# Least resource intensive distro?



## Braveheart (May 23, 2010)

I need it to run on a 30 year old toaster (not really) and works well with old nvidia cards. Ubuntu and Fedora aren't cutting it.


----------



## hat (May 23, 2010)

probably something like DSL or freeBSD


----------



## Braveheart (May 23, 2010)

what about easyPeasy?


----------



## hat (May 23, 2010)

I never heard of that before. I'm not a Linux guru, I'm just throwing whatever little I can offer out there.


----------



## Easy Rhino (May 23, 2010)

damn small linux is good for your needs but prolly not enough options. i would go with puppy linux as it loads on a 64MB ram disk. check it out 

http://distrowatch.com/table.php?distribution=puppy


----------



## Braveheart (May 23, 2010)

64mb? exactly what I needed  I shall try EasyPeasy 1.6 first, read the latest Linux Journal Article on it and seems very nice.


----------



## regexorcist (May 23, 2010)

I'll second that...
Puppy is awesome, I always have a Puppy CD around.
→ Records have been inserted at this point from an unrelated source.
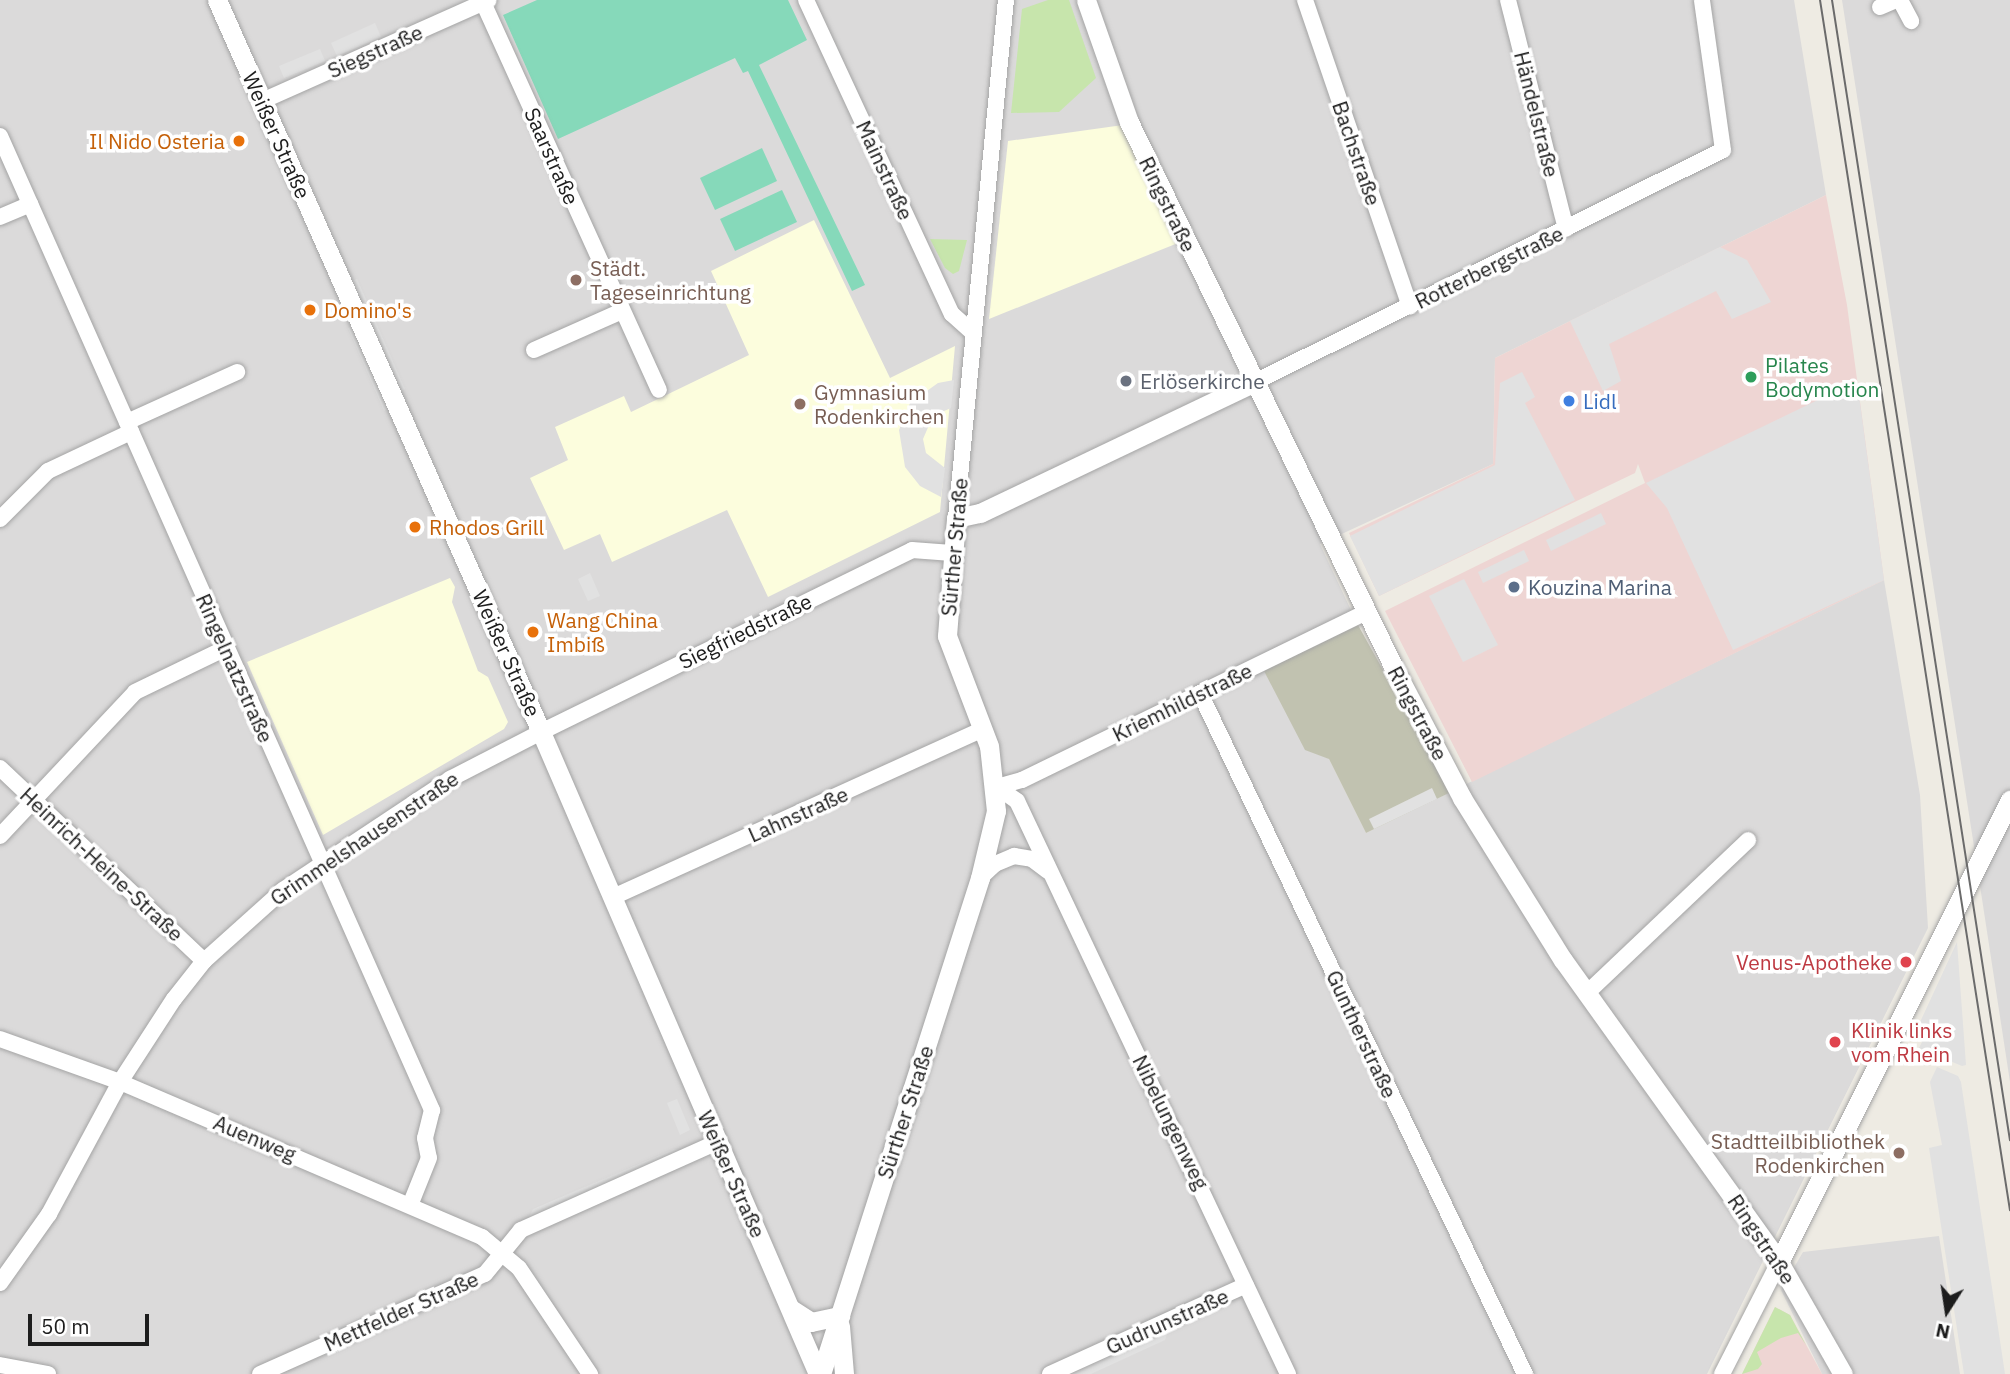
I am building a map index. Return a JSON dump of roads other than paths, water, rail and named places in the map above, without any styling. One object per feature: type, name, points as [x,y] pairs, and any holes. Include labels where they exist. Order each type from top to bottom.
[{"type":"street","name":"Weißer Straße","points":[[217,0],[541,732],[819,1374]]},
{"type":"street","name":"Mainstraße","points":[[806,0],[952,314],[972,332]]},
{"type":"street","name":"Sürther Straße","points":[[819,1374],[840,1316],[991,839],[997,787],[983,729],[947,636],[972,332],[1006,0]]},
{"type":"street","name":"Ringstraße","points":[[1086,0],[1129,122],[1366,612],[1480,828],[1587,993],[1779,1262],[1843,1374]]},
{"type":"street","name":"Bachstraße","points":[[1305,0],[1410,306]]},
{"type":"street","name":"Händelstraße","points":[[1508,0],[1566,229]]},
{"type":"street","name":"Rotterbergstraße","points":[[1255,382],[1723,150],[1702,0]]},
{"type":"street","points":[[1880,7],[1898,0],[1911,21]]},
{"type":"street","name":"Siegstraße","points":[[262,101],[484,1]]},
{"type":"street","name":"Saarstraße","points":[[484,1],[659,390]]},
{"type":"street","name":"Ringelnatzstraße","points":[[0,136],[432,1110],[425,1138],[429,1158],[411,1203]]},
{"type":"street","points":[[0,218],[30,204]]},
{"type":"street","points":[[534,350],[622,311]]},
{"type":"street","points":[[0,519],[48,471],[237,372]]},
{"type":"street","points":[[956,517],[980,513],[1255,382]]},
{"type":"street","name":"Siegfriedstraße","points":[[541,732],[912,550],[952,553]]},
{"type":"street","name":"Kriemhildstraße","points":[[997,787],[1022,780],[1366,612]]},
{"type":"street","points":[[0,836],[135,692],[226,648]]},
{"type":"street","name":"Guntherstraße","points":[[1200,693],[1525,1374]]},
{"type":"street","name":"Lahnstraße","points":[[613,897],[983,729]]},
{"type":"street","name":"Grimmelshausenstraße","points":[[0,1283],[76,1169],[120,1082],[204,961],[247,918],[320,862],[450,779],[541,732]]},
{"type":"street","name":"Heinrich-Heine-Straße","points":[[0,768],[204,961]]},
{"type":"street","name":"Nibelungenweg","points":[[997,787],[1017,801],[1288,1374]]},
{"type":"street","points":[[1722,1374],[2010,800]]},
{"type":"street","points":[[1587,993],[1748,840]]},
{"type":"street","points":[[980,878],[995,864],[1014,856],[1032,859],[1050,872]]},
{"type":"street","name":"Auenweg","points":[[0,1039],[120,1082],[411,1203],[503,1251]]},
{"type":"street","name":"Mettfelder Straße","points":[[260,1374],[485,1274],[521,1230],[718,1142]]},
{"type":"street","points":[[503,1251],[590,1374]]},
{"type":"street","name":"Gudrunstraße","points":[[1050,1374],[1246,1285]]},
{"type":"street","name":"Weißer Straße","points":[[791,1309],[837,1374]]},
{"type":"street","points":[[791,1309],[811,1322],[840,1316],[844,1374]]},
{"type":"street","points":[[0,1364],[48,1374]]},
{"type":"tram line","points":[[1820,0],[2010,1210]]},
{"type":"tram line","points":[[1832,0],[2010,1140]]},
{"type":"place","name":"Il Nido Osteria","points":[[239,141]]},
{"type":"place","name":"Städt. Tageseinrichtung","points":[[576,280]]},
{"type":"place","name":"Domino's","points":[[310,310]]},
{"type":"place","name":"Pilates Bodymotion","points":[[1751,377]]},
{"type":"place","name":"Erlöserkirche","points":[[1126,381]]},
{"type":"place","name":"Lidl","points":[[1569,401]]},
{"type":"place","name":"Gymnasium Rodenkirchen","points":[[800,404]]},
{"type":"place","name":"Rhodos Grill","points":[[415,527]]},
{"type":"place","name":"Kouzina Marina","points":[[1514,587]]},
{"type":"place","name":"Wang China Imbiß","points":[[533,632]]},
{"type":"place","name":"Venus-Apotheke","points":[[1906,962]]},
{"type":"place","name":"Klinik links vom Rhein","points":[[1835,1042]]},
{"type":"place","name":"Stadtteilbibliothek Rodenkirchen","points":[[1899,1153]]}]
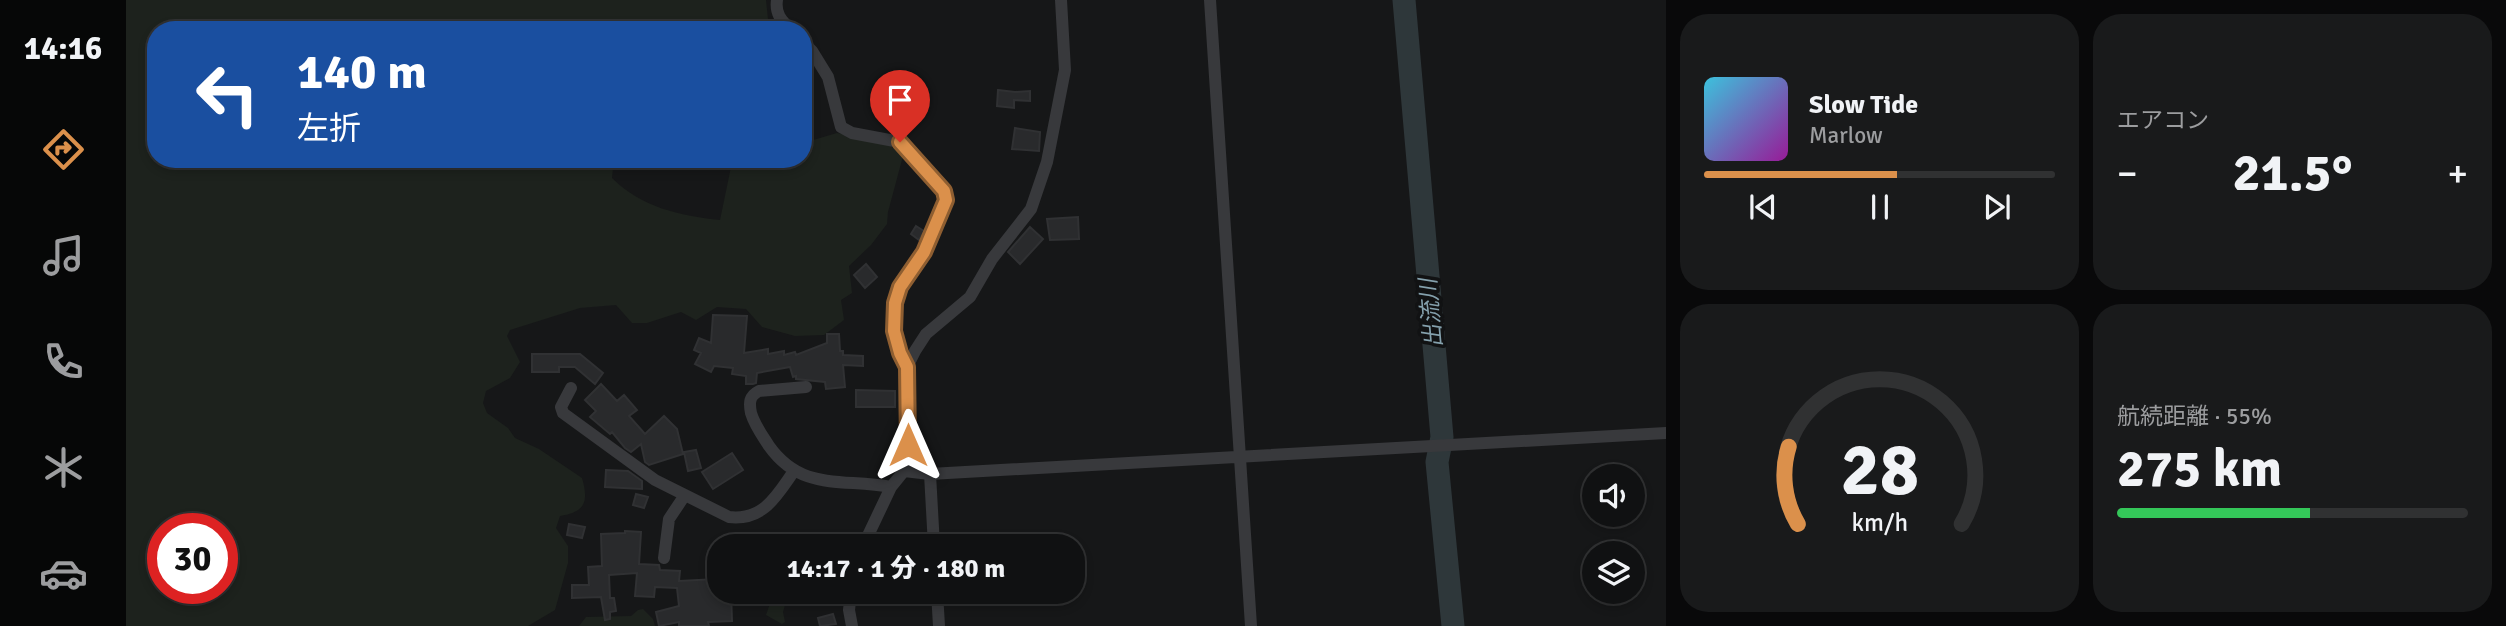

My daughter was using TeenPup for a while


----------



## hellrazor (May 27, 2010)

regexorcist said:


> Puppy is awesome, I always have a Puppy CD around.



I know the feeling 

Although on another note, I used my Puppy CD to resize my NTFS partition and ever since Lubuntu (my main distro) sets the owner as the first user to mount it, sets it as read/write for the owner, and nothing for other users. It doesn't really affect me too much, but it does get annoying sometimes (having to reboot it to log on as a different user, etc.).


----------